Evet, dünyada kendi grubuyla düet yapan ilk solo artist olabilirim. Kayıt zaten maNga’nın stüdyosundaydı. Onların da olduğu, yaşadığı bir ortam. ‘Bana Gel’ şarkısı yapı olarak müsaitti. Manga’nın dahil olabileceği. Ona yakın soundlar vardı. Düzenleme Ufuk Özcan’a ait. İyi de oldu, dağılmayacağımızın Manga’nın devam edeceğinin de altını çizdim.
Bir diğer katkı da İskender Paydaş’tan...
İskender her zaman bana fikirleriyle destek oluyor. Davul çalmak istedi. İskender Paydaş çok iyi bir prodüktör, iyi bir aranjördür. Ama çok iyi de bir davulcudur. Onunla birçok şarkı, kayıt, proje yaptık ama davul çalmak istiyorum demesi, çok hoşuma gitti. Aramızda güzel bir ambians yarattı. Onun davulcu kimliğiyle eşlik ettiği bir şarkı oldu.
Albümün turne planı var mı?
Konserler Nisan’ın ortasında başlayacak. Ege’den Akdeniz’e, oradan İç Anadolu’ya doğru uzanacak. Doğu Anadolu’dan da teklifler gelmeye başladı. Onları toplayıp bir rota haline getirmeye çalışıyoruz. Albümün yardımcı prodüktörleri var. Ufuk Özcan, Sertan İpek ve Egemen Özkastaklı. Aynı zamanda sahnede de onlar olacak. Yarı elektronik yarı akustik bir üçgen kurup öyle çıkacağız.
Solo albüm çıkınca ‘Ya Manga?’ diye sorular sorulmaya başlandı.

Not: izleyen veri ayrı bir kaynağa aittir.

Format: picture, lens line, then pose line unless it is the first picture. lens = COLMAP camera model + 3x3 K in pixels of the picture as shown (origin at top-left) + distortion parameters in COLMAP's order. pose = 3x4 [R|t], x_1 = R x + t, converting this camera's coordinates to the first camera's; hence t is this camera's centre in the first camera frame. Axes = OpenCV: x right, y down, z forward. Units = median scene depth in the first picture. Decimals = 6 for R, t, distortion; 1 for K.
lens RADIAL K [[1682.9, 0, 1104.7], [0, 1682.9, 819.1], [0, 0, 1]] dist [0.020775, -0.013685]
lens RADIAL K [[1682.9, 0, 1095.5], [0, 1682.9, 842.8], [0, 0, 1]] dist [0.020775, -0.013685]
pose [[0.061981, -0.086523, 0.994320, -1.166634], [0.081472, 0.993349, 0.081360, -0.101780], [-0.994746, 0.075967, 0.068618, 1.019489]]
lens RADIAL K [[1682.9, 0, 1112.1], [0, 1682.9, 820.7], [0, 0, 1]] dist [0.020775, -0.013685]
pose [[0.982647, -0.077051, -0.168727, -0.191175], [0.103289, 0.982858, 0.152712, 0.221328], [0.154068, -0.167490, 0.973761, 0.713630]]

Albüm çalışmalarına başladı maNga. Şarkıları not etmeye, fikirleri buluşturmaya başladık. Ön hazırlık yavaştan hızlıya geçmeye başladı. Yağmur ABD’de de. Geçenlerde e-maille bir şarkı gönderdi. Ben 4-5 şarkı getirdim. Özgür de var bir şeyler. Şimdi bakıyoruz, bu iki senede neler yaptığımızı dinliyoruz. Sound bütünlüğü açısından bazı fikirlerimiz var. Onları deneyeceğiz. Kafamız net olduğu zaman kayıtlara gireceğiz. Çıkışı bir seneyi bulur.
En son Küçük Prens müzikalinde rol aldınız. Başka oyunculuk planları var mı?
Ortaokulda tiyatro kolundaydım. Bir komedi oyunuydu başrollerden biriydim ve insanları güldürmek, alkışlatmak çok mutlu etmişti beni. O günü hiç unutmadım. Küçük Prens ile ilgili Alev Baymur’dan teklif geldi. Pilot önemli bir rol. Burak Kut ile dönüşümlü oynamak da önemliydi. Altan Gördüm, Demet Tuncer, Meltem Cumbul, Özkan Uğur birçok ders alabileceğim, görüşleri değerli olan insan vardı. O benim için bir okuldu. Şimdi oyunculukla ilgili yaza birkaç proje olacak. Onların gerçekleşmesini ve anons edeceğim günü sabırsızlıkla bekliyorum.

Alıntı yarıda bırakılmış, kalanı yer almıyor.